━━ Exercise material ━━

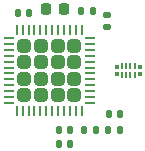
<source format=gbr>
%TF.GenerationSoftware,KiCad,Pcbnew,9.0.0*%
%TF.CreationDate,2025-03-13T15:54:17-04:00*%
%TF.ProjectId,IngestibleCapsule-Board,496e6765-7374-4696-926c-654361707375,rev?*%
%TF.SameCoordinates,Original*%
%TF.FileFunction,Paste,Top*%
%TF.FilePolarity,Positive*%
%FSLAX46Y46*%
G04 Gerber Fmt 4.6, Leading zero omitted, Abs format (unit mm)*
G04 Created by KiCad (PCBNEW 9.0.0) date 2025-03-13 15:54:17*
%MOMM*%
%LPD*%
G01*
G04 APERTURE LIST*
G04 Aperture macros list*
%AMRoundRect*
0 Rectangle with rounded corners*
0 $1 Rounding radius*
0 $2 $3 $4 $5 $6 $7 $8 $9 X,Y pos of 4 corners*
0 Add a 4 corners polygon primitive as box body*
4,1,4,$2,$3,$4,$5,$6,$7,$8,$9,$2,$3,0*
0 Add four circle primitives for the rounded corners*
1,1,$1+$1,$2,$3*
1,1,$1+$1,$4,$5*
1,1,$1+$1,$6,$7*
1,1,$1+$1,$8,$9*
0 Add four rect primitives between the rounded corners*
20,1,$1+$1,$2,$3,$4,$5,0*
20,1,$1+$1,$4,$5,$6,$7,0*
20,1,$1+$1,$6,$7,$8,$9,0*
20,1,$1+$1,$8,$9,$2,$3,0*%
G04 Aperture macros list end*
%ADD10RoundRect,0.140000X-0.140000X-0.170000X0.140000X-0.170000X0.140000X0.170000X-0.140000X0.170000X0*%
%ADD11RoundRect,0.225000X-0.225000X-0.250000X0.225000X-0.250000X0.225000X0.250000X-0.225000X0.250000X0*%
%ADD12RoundRect,0.140000X0.170000X-0.140000X0.170000X0.140000X-0.170000X0.140000X-0.170000X-0.140000X0*%
%ADD13RoundRect,0.135000X-0.135000X-0.185000X0.135000X-0.185000X0.135000X0.185000X-0.135000X0.185000X0*%
%ADD14R,0.380000X0.300000*%
%ADD15R,0.200000X0.520000*%
%ADD16RoundRect,0.250000X-0.315000X-0.315000X0.315000X-0.315000X0.315000X0.315000X-0.315000X0.315000X0*%
%ADD17RoundRect,0.062500X-0.375000X-0.062500X0.375000X-0.062500X0.375000X0.062500X-0.375000X0.062500X0*%
%ADD18RoundRect,0.062500X-0.062500X-0.375000X0.062500X-0.375000X0.062500X0.375000X-0.062500X0.375000X0*%
G04 APERTURE END LIST*
D10*
%TO.C,C5*%
X95620000Y-70100000D03*
X96580000Y-70100000D03*
%TD*%
%TO.C,C9*%
X99140000Y-81200000D03*
X100100000Y-81200000D03*
%TD*%
D11*
%TO.C,C10*%
X98000000Y-69800000D03*
X99550000Y-69800000D03*
%TD*%
D10*
%TO.C,C8*%
X99140000Y-80075000D03*
X100100000Y-80075000D03*
%TD*%
%TO.C,C11*%
X103320000Y-78700000D03*
X104280000Y-78700000D03*
%TD*%
D12*
%TO.C,C6*%
X103200000Y-71280000D03*
X103200000Y-70320000D03*
%TD*%
D10*
%TO.C,C7*%
X101260000Y-80000000D03*
X102220000Y-80000000D03*
%TD*%
D13*
%TO.C,R3*%
X103300000Y-80000000D03*
X104320000Y-80000000D03*
%TD*%
D14*
%TO.C,J2*%
X104035000Y-74720000D03*
X104035000Y-75280000D03*
X105965000Y-74720000D03*
X105965000Y-75280000D03*
D15*
X104475000Y-74610000D03*
X104475000Y-75390000D03*
X104825000Y-74610000D03*
X104825000Y-75390000D03*
X105175000Y-74610000D03*
X105175000Y-75390000D03*
X105525000Y-74610000D03*
X105525000Y-75390000D03*
%TD*%
D16*
%TO.C,U1*%
X96200000Y-72900000D03*
X96200000Y-74300000D03*
X96200000Y-75700000D03*
X96200000Y-77100000D03*
X97600000Y-72900000D03*
X97600000Y-74300000D03*
X97600000Y-75700000D03*
X97600000Y-77100000D03*
X99000000Y-72900000D03*
X99000000Y-74300000D03*
X99000000Y-75700000D03*
X99000000Y-77100000D03*
X100400000Y-72900000D03*
X100400000Y-74300000D03*
X100400000Y-75700000D03*
X100400000Y-77100000D03*
D17*
X94862500Y-72250000D03*
X94862500Y-72750000D03*
X94862500Y-73250000D03*
X94862500Y-73750000D03*
X94862500Y-74250000D03*
X94862500Y-74750000D03*
X94862500Y-75250000D03*
X94862500Y-75750000D03*
X94862500Y-76250000D03*
X94862500Y-76750000D03*
X94862500Y-77250000D03*
X94862500Y-77750000D03*
D18*
X95550000Y-78437500D03*
X96050000Y-78437500D03*
X96550000Y-78437500D03*
X97050000Y-78437500D03*
X97550000Y-78437500D03*
X98050000Y-78437500D03*
X98550000Y-78437500D03*
X99050000Y-78437500D03*
X99550000Y-78437500D03*
X100050000Y-78437500D03*
X100550000Y-78437500D03*
X101050000Y-78437500D03*
D17*
X101737500Y-77750000D03*
X101737500Y-77250000D03*
X101737500Y-76750000D03*
X101737500Y-76250000D03*
X101737500Y-75750000D03*
X101737500Y-75250000D03*
X101737500Y-74750000D03*
X101737500Y-74250000D03*
X101737500Y-73750000D03*
X101737500Y-73250000D03*
X101737500Y-72750000D03*
X101737500Y-72250000D03*
D18*
X101050000Y-71562500D03*
X100550000Y-71562500D03*
X100050000Y-71562500D03*
X99550000Y-71562500D03*
X99050000Y-71562500D03*
X98550000Y-71562500D03*
X98050000Y-71562500D03*
X97550000Y-71562500D03*
X97050000Y-71562500D03*
X96550000Y-71562500D03*
X96050000Y-71562500D03*
X95550000Y-71562500D03*
%TD*%
D13*
%TO.C,R2*%
X100980000Y-70000000D03*
X102000000Y-70000000D03*
%TD*%
M02*

</source>
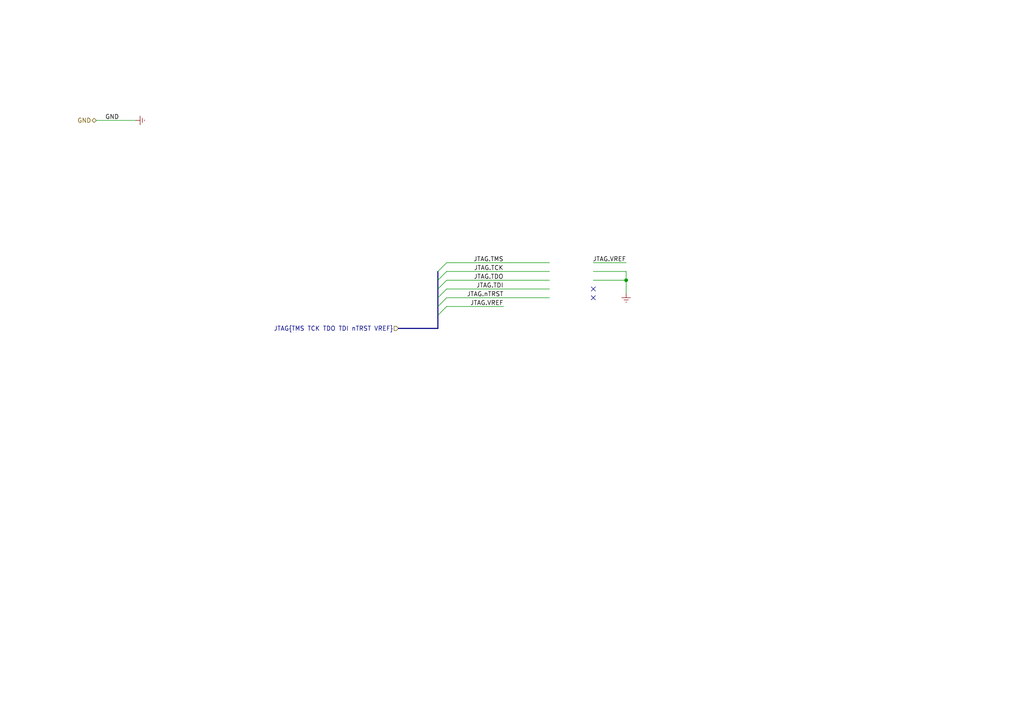
<source format=kicad_sch>
(kicad_sch
	(version 20250114)
	(generator "eeschema")
	(generator_version "9.0")
	(uuid "4cf313c1-6d25-4e57-8b0c-e3929ac51847")
	(paper "A4")
	
	(junction
		(at 181.61 81.28)
		(diameter 0)
		(color 0 0 0 0)
		(uuid "56dd5c65-cf44-4e11-a6d6-8d6a41584deb")
	)
	(no_connect
		(at 172.085 86.36)
		(uuid "0b93ae5e-fe51-4747-99bb-6c799c9c1b61")
	)
	(no_connect
		(at 172.085 83.82)
		(uuid "41474fd6-5385-4e9f-a0e5-540ef9a85d7b")
	)
	(bus_entry
		(at 127 83.82)
		(size 2.54 -2.54)
		(stroke
			(width 0)
			(type default)
		)
		(uuid "19f7753a-906e-4ed5-9747-3d8599d462f1")
	)
	(bus_entry
		(at 127 91.44)
		(size 2.54 -2.54)
		(stroke
			(width 0)
			(type default)
		)
		(uuid "22bb37d8-b70f-4a36-bea6-58ed20dfaf87")
	)
	(bus_entry
		(at 127 88.9)
		(size 2.54 -2.54)
		(stroke
			(width 0)
			(type default)
		)
		(uuid "52cf96fd-47be-433b-8586-1f25d0d5541f")
	)
	(bus_entry
		(at 127 86.36)
		(size 2.54 -2.54)
		(stroke
			(width 0)
			(type default)
		)
		(uuid "54f4f81c-228a-4e7e-bab8-877fb95058a5")
	)
	(bus_entry
		(at 127 78.74)
		(size 2.54 -2.54)
		(stroke
			(width 0)
			(type default)
		)
		(uuid "b053fe8b-7ba5-421d-af33-cba71d5f2369")
	)
	(bus_entry
		(at 127 81.28)
		(size 2.54 -2.54)
		(stroke
			(width 0)
			(type default)
		)
		(uuid "f06052ea-4007-4dcd-a734-017904e5ea67")
	)
	(bus
		(pts
			(xy 127 86.36) (xy 127 88.9)
		)
		(stroke
			(width 0)
			(type default)
		)
		(uuid "01d7f87d-cbb3-4163-9115-139ec84ed277")
	)
	(wire
		(pts
			(xy 129.54 81.28) (xy 159.385 81.28)
		)
		(stroke
			(width 0)
			(type default)
		)
		(uuid "4fb95d82-032a-4f07-8f8a-757da5c2a62b")
	)
	(wire
		(pts
			(xy 27.94 34.925) (xy 39.37 34.925)
		)
		(stroke
			(width 0)
			(type default)
		)
		(uuid "637edb0c-fa2b-4c7a-a4c3-dc7142e422bf")
	)
	(bus
		(pts
			(xy 127 81.28) (xy 127 83.82)
		)
		(stroke
			(width 0)
			(type default)
		)
		(uuid "70d12d1e-213a-4549-80ff-7cabdcd50e64")
	)
	(wire
		(pts
			(xy 181.61 78.74) (xy 181.61 81.28)
		)
		(stroke
			(width 0)
			(type default)
		)
		(uuid "720f56bf-a5f6-456c-b1b0-6e7853b16cc3")
	)
	(bus
		(pts
			(xy 127 83.82) (xy 127 86.36)
		)
		(stroke
			(width 0)
			(type default)
		)
		(uuid "73fac388-dad8-4f45-941f-498eb6792318")
	)
	(bus
		(pts
			(xy 127 78.74) (xy 127 81.28)
		)
		(stroke
			(width 0)
			(type default)
		)
		(uuid "79289332-bbf7-48c2-a2fe-3a903e67ff36")
	)
	(wire
		(pts
			(xy 172.085 76.2) (xy 181.61 76.2)
		)
		(stroke
			(width 0)
			(type default)
		)
		(uuid "9293e2fd-2e79-4cf0-a41e-6cd5071ed9e7")
	)
	(bus
		(pts
			(xy 127 88.9) (xy 127 91.44)
		)
		(stroke
			(width 0)
			(type default)
		)
		(uuid "9627c3f4-f088-4794-82b8-eb1be834f771")
	)
	(wire
		(pts
			(xy 129.54 83.82) (xy 159.385 83.82)
		)
		(stroke
			(width 0)
			(type default)
		)
		(uuid "9af164c1-f211-4920-8e07-493cf9afce4a")
	)
	(wire
		(pts
			(xy 129.54 88.9) (xy 146.05 88.9)
		)
		(stroke
			(width 0)
			(type default)
		)
		(uuid "ada089a4-ccb6-45a3-b3c2-8982792c9f44")
	)
	(wire
		(pts
			(xy 129.54 76.2) (xy 159.385 76.2)
		)
		(stroke
			(width 0)
			(type default)
		)
		(uuid "b6d1d712-b7f7-418a-a924-049258fdd69c")
	)
	(wire
		(pts
			(xy 172.085 78.74) (xy 181.61 78.74)
		)
		(stroke
			(width 0)
			(type default)
		)
		(uuid "d28c2ff3-e587-4a84-8416-707cce757122")
	)
	(bus
		(pts
			(xy 115.57 95.25) (xy 127 95.25)
		)
		(stroke
			(width 0)
			(type default)
		)
		(uuid "d43b8129-0e98-4772-97e9-ae8f743e03e1")
	)
	(wire
		(pts
			(xy 181.61 85.09) (xy 181.61 81.28)
		)
		(stroke
			(width 0)
			(type default)
		)
		(uuid "e02687bd-864a-4356-bf76-10b8e00fafad")
	)
	(wire
		(pts
			(xy 129.54 78.74) (xy 159.385 78.74)
		)
		(stroke
			(width 0)
			(type default)
		)
		(uuid "e996029c-9cb6-492b-b82f-5e170f008927")
	)
	(wire
		(pts
			(xy 172.085 81.28) (xy 181.61 81.28)
		)
		(stroke
			(width 0)
			(type default)
		)
		(uuid "edac165e-68c1-498a-bd9f-45159e5d80a1")
	)
	(bus
		(pts
			(xy 127 91.44) (xy 127 95.25)
		)
		(stroke
			(width 0)
			(type default)
		)
		(uuid "f4357f3e-426c-464c-8caf-1b2dc0aceb54")
	)
	(wire
		(pts
			(xy 129.54 86.36) (xy 159.385 86.36)
		)
		(stroke
			(width 0)
			(type default)
		)
		(uuid "f5c3462e-49c4-4836-a7d7-6f8e16ca2a01")
	)
	(label "JTAG.VREF"
		(at 181.61 76.2 180)
		(effects
			(font
				(size 1.27 1.27)
			)
			(justify right bottom)
		)
		(uuid "280f08c1-61a2-4e42-8e70-b63d04435530")
	)
	(label "JTAG.VREF"
		(at 146.05 88.9 180)
		(effects
			(font
				(size 1.27 1.27)
			)
			(justify right bottom)
		)
		(uuid "2ab4acfc-f144-490d-a662-ab391e9560f4")
	)
	(label "GND"
		(at 30.48 34.925 0)
		(effects
			(font
				(size 1.27 1.27)
			)
			(justify left bottom)
		)
		(uuid "7348a306-b4cb-4ba7-a584-d862a5004e36")
	)
	(label "JTAG.TDI"
		(at 146.05 83.82 180)
		(effects
			(font
				(size 1.27 1.27)
			)
			(justify right bottom)
		)
		(uuid "8a9feb91-db62-412f-8f1b-e75cd526c28c")
	)
	(label "JTAG.TCK"
		(at 146.05 78.74 180)
		(effects
			(font
				(size 1.27 1.27)
			)
			(justify right bottom)
		)
		(uuid "b18760f4-d1db-459e-bdd9-2ce65fb4cf1f")
	)
	(label "JTAG.nTRST"
		(at 146.05 86.36 180)
		(effects
			(font
				(size 1.27 1.27)
			)
			(justify right bottom)
		)
		(uuid "b243c065-4339-44f4-a41e-19ead4162442")
	)
	(label "JTAG.TDO"
		(at 146.05 81.28 180)
		(effects
			(font
				(size 1.27 1.27)
			)
			(justify right bottom)
		)
		(uuid "b65340c4-68d9-4674-b27f-bb454f26d78c")
	)
	(label "JTAG.TMS"
		(at 146.05 76.2 180)
		(effects
			(font
				(size 1.27 1.27)
			)
			(justify right bottom)
		)
		(uuid "cd1ae77d-d843-4c6f-bd6a-c2a19e594125")
	)
	(hierarchical_label "JTAG{TMS TCK TDO TDI nTRST VREF}"
		(shape input)
		(at 115.57 95.25 180)
		(effects
			(font
				(size 1.27 1.27)
			)
			(justify right)
		)
		(uuid "099875d6-f4f5-4ff7-8049-b63b3c2b7fc1")
	)
	(hierarchical_label "GND"
		(shape bidirectional)
		(at 27.94 34.925 180)
		(effects
			(font
				(size 1.27 1.27)
			)
			(justify right)
		)
		(uuid "2cf02a69-4067-4145-9a34-39a22af91c30")
	)
	(symbol
		(lib_id "power:GNDREF")
		(at 181.61 85.09 0)
		(unit 1)
		(exclude_from_sim no)
		(in_bom yes)
		(on_board yes)
		(dnp no)
		(fields_autoplaced yes)
		(uuid "79facf07-4741-4701-906f-9404261ceef6")
		(property "Reference" "#PWR0109"
			(at 181.61 91.44 0)
			(effects
				(font
					(size 1.27 1.27)
				)
				(hide yes)
			)
		)
		(property "Value" "GNDREF"
			(at 181.61 90.17 0)
			(effects
				(font
					(size 1.27 1.27)
				)
				(hide yes)
			)
		)
		(property "Footprint" ""
			(at 181.61 85.09 0)
			(effects
				(font
					(size 1.27 1.27)
				)
				(hide yes)
			)
		)
		(property "Datasheet" ""
			(at 181.61 85.09 0)
			(effects
				(font
					(size 1.27 1.27)
				)
				(hide yes)
			)
		)
		(property "Description" ""
			(at 181.61 85.09 0)
			(effects
				(font
					(size 1.27 1.27)
				)
			)
		)
		(pin "1"
			(uuid "00da7c6d-c864-444c-84e7-fe438652177a")
		)
		(instances
			(project "Tangenta"
				(path "/358d1bcf-7599-4352-8c4d-baa18a5f09e6/9473c61f-5125-4990-b2e3-10b596e2b9c8"
					(reference "#PWR0109")
					(unit 1)
				)
			)
		)
	)
	(symbol
		(lib_id "Connector_Generic:Conn_02x05_Odd_Even")
		(at 167.005 81.28 0)
		(mirror y)
		(unit 1)
		(exclude_from_sim no)
		(in_bom yes)
		(on_board yes)
		(dnp no)
		(uuid "8ec02879-4641-4f08-b0cc-fa24be026797")
		(property "Reference" "J34"
			(at 165.735 73.66 0)
			(effects
				(font
					(size 1.27 1.27)
				)
			)
		)
		(property "Value" "Conn_02x05_Odd_Even"
			(at 165.735 72.39 0)
			(effects
				(font
					(size 1.27 1.27)
				)
				(hide yes)
			)
		)
		(property "Footprint" "Connector_PinHeader_2.54mm:PinHeader_2x05_P2.54mm_Vertical"
			(at 167.005 81.28 0)
			(effects
				(font
					(size 1.27 1.27)
				)
				(hide yes)
			)
		)
		(property "Datasheet" "~"
			(at 167.005 81.28 0)
			(effects
				(font
					(size 1.27 1.27)
				)
				(hide yes)
			)
		)
		(property "Description" ""
			(at 167.005 81.28 0)
			(effects
				(font
					(size 1.27 1.27)
				)
			)
		)
		(pin "1"
			(uuid "5fad9455-33c1-47af-9747-17af063c2280")
		)
		(pin "10"
			(uuid "c937e5ba-23d7-46cd-a110-ea39b962c9d9")
		)
		(pin "2"
			(uuid "4573837c-f08d-4ec0-a7c8-8ee3e9c01355")
		)
		(pin "3"
			(uuid "32bfbe79-1b01-4315-9e6c-ef0f1510baf9")
		)
		(pin "4"
			(uuid "9a218ec4-04b9-4dfc-bce8-a60e31017916")
		)
		(pin "5"
			(uuid "5b90b088-2e3a-4535-8755-db57b2b652b9")
		)
		(pin "6"
			(uuid "3d670dce-5e7e-450c-b7da-1b73e21075fb")
		)
		(pin "7"
			(uuid "82dd2d5b-66a5-48ec-ae90-7455deaa8050")
		)
		(pin "8"
			(uuid "980e2906-272d-4ec1-b9f6-db1d4879eaf7")
		)
		(pin "9"
			(uuid "f1c18fc6-ccb2-467d-b9be-1db870244bd8")
		)
		(instances
			(project "Tangenta"
				(path "/358d1bcf-7599-4352-8c4d-baa18a5f09e6/9473c61f-5125-4990-b2e3-10b596e2b9c8"
					(reference "J34")
					(unit 1)
				)
			)
		)
	)
	(symbol
		(lib_id "power:GNDREF")
		(at 39.37 34.925 90)
		(unit 1)
		(exclude_from_sim no)
		(in_bom yes)
		(on_board yes)
		(dnp no)
		(fields_autoplaced yes)
		(uuid "a6530cd0-b77e-4a3b-b288-fdddd6addab0")
		(property "Reference" "#PWR0108"
			(at 45.72 34.925 0)
			(effects
				(font
					(size 1.27 1.27)
				)
				(hide yes)
			)
		)
		(property "Value" "GNDREF"
			(at 44.45 34.925 0)
			(effects
				(font
					(size 1.27 1.27)
				)
				(hide yes)
			)
		)
		(property "Footprint" ""
			(at 39.37 34.925 0)
			(effects
				(font
					(size 1.27 1.27)
				)
				(hide yes)
			)
		)
		(property "Datasheet" ""
			(at 39.37 34.925 0)
			(effects
				(font
					(size 1.27 1.27)
				)
				(hide yes)
			)
		)
		(property "Description" ""
			(at 39.37 34.925 0)
			(effects
				(font
					(size 1.27 1.27)
				)
			)
		)
		(pin "1"
			(uuid "b187dc0b-8c0b-40a9-be7b-db5f81424567")
		)
		(instances
			(project "Tangenta"
				(path "/358d1bcf-7599-4352-8c4d-baa18a5f09e6/9473c61f-5125-4990-b2e3-10b596e2b9c8"
					(reference "#PWR0108")
					(unit 1)
				)
			)
		)
	)
)

</source>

━━━

◆ Task goal: From the opening line of the entries above to the line that holds "0 $2 $3 $4 $5", inclusive, reproduce each line exactly and omit any picture.

◆ Finished exercise:
<source format=gbr>
%TF.GenerationSoftware,KiCad,Pcbnew,9.0.0*%
%TF.CreationDate,2025-03-13T15:54:17-04:00*%
%TF.ProjectId,IngestibleCapsule-Board,496e6765-7374-4696-926c-654361707375,rev?*%
%TF.SameCoordinates,Original*%
%TF.FileFunction,Paste,Top*%
%TF.FilePolarity,Positive*%
%FSLAX46Y46*%
G04 Gerber Fmt 4.6, Leading zero omitted, Abs format (unit mm)*
G04 Created by KiCad (PCBNEW 9.0.0) date 2025-03-13 15:54:17*
%MOMM*%
%LPD*%
G01*
G04 APERTURE LIST*
G04 Aperture macros list*
%AMRoundRect*
0 Rectangle with rounded corners*
0 $1 Rounding radius*
0 $2 $3 $4 $5 $6 $7 $8 $9 X,Y pos of 4 corners*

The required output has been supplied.